Ellison backs DoD’s civilian employees in fight against furloughs

U.S. Rep. Keith Ellison

U.S. Rep. Keith Ellison

Plans to furlough 800,000 civilian employees in the Department of Defense will put the nation’s economic recovery – and its military readiness – at risk, U.S. Rep. Keith Ellison said yesterday during a fiery speech to more than 100 members of the American Federation of Government Employees.

AFGE’s Defense Conference, which represents more than 270,000 civilian DoD employees, held meetings in Bloomington this week. Talks focused on how to beat back the 14-day furlough, scheduled to begin in June and run through September.

Ellison told workers their best strategy is reaching out to other groups resisting “the growing movement to take the public sector and weaken it.” He singled out letter carriers’ fight to maintain Saturday mail delivery, as well as efforts to prevent the privatization of Social Security.

“I want you to think of the larger frame of what’s going on,” the 5th District DFLer said. “If all you focus on is that furlough, we won’t be able to reach out to the thousands of other people being affected by the same thing.”

“We’ve got allies out there… We’ve got to see the connections.”

The furloughs are part of the Pentagon’s plan to meet spending targets required by sequestration, the automatic federal budget cuts that went into effect after Congress failed to meet deficit-reduction deadlines over the winter.

AFGE President J. David Cox, who also spoke at the conference, called the furloughs “foolish and reckless,” and said they would deal a “major blow to our economy felt by every American citizen. When 800,000 workers nationwide do not get a paycheck for three weeks, it will be felt by 1.85 million merchants.”

The furloughs will save the federal government about $2.5 billion – a small fraction of the Pentagon’s total sequestration targets. A better way to achieve spending reductions, Cox said, would be to review the “massive amount of taxpayer money” paid to private-sector defense contractors.

Ellison agreed: “We’re cutting off bone and muscle on one side, and leaving fat on the other side,” he said. “Why are we cutting the people we need the most?”

AFGE members expressed concerns that furloughs would deal a major blow to employee morale and retention. Civilian employees, who earn $50,000 on average, have seen their wages frozen for the last three years.

“I hear a lot of employees say, ‘What is my future?’” said AFGE Local 1441 President George Braunreiter. “We’re losing a lot of good employees. There’s just no respect for the people doing the job.
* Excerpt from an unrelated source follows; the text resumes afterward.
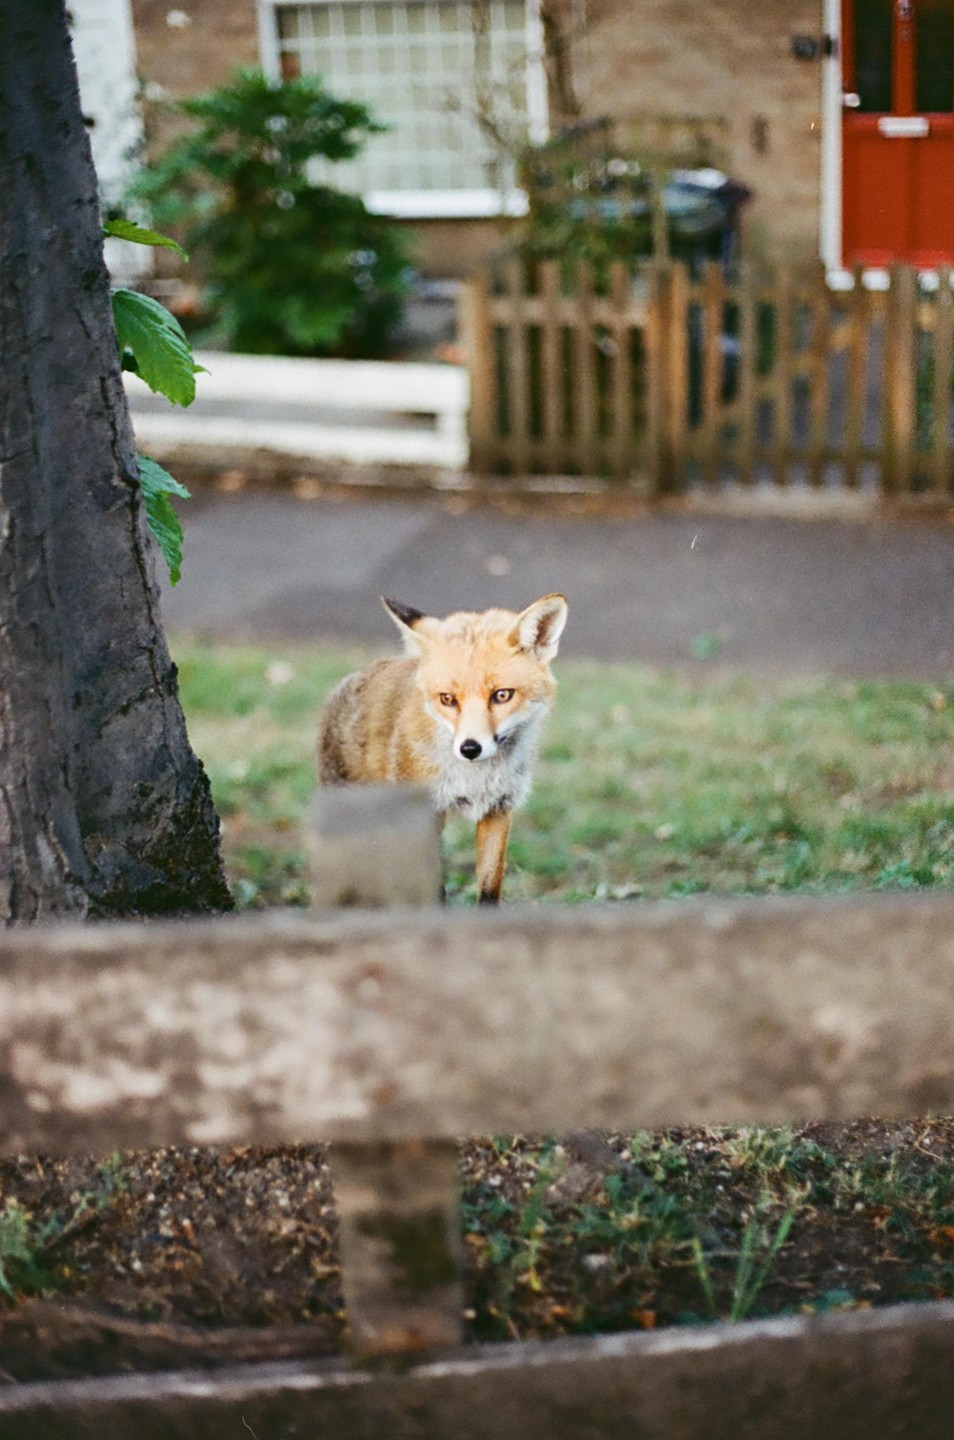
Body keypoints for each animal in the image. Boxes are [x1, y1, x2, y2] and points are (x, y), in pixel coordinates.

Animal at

“These people are willing to work nights and weekends. They already make a lot of sacrifices, but they do it because they like what they’re doing and get a feeling of pride that they’re providing a necessary service to their country.”

Braunreiter’s local represents more than 225 St. Paul-based employees in the Army Corps of Engineers. Many of the workers are seasonal employees stationed on the locks and dams that facilitate barge and other boat traffic on the Mississippi River.

Braunreiter said the furloughs will “put a delay on barge traffic and increase costs to the barge industry, which will be passed on to consumers.”

“These cuts don’t just affect us,” said Dusty Hawkins, president of AFGE Local 1997, which services the Air Reserve station in Minneapolis-St. Paul. “It affects our military readiness, and it affects our communities.”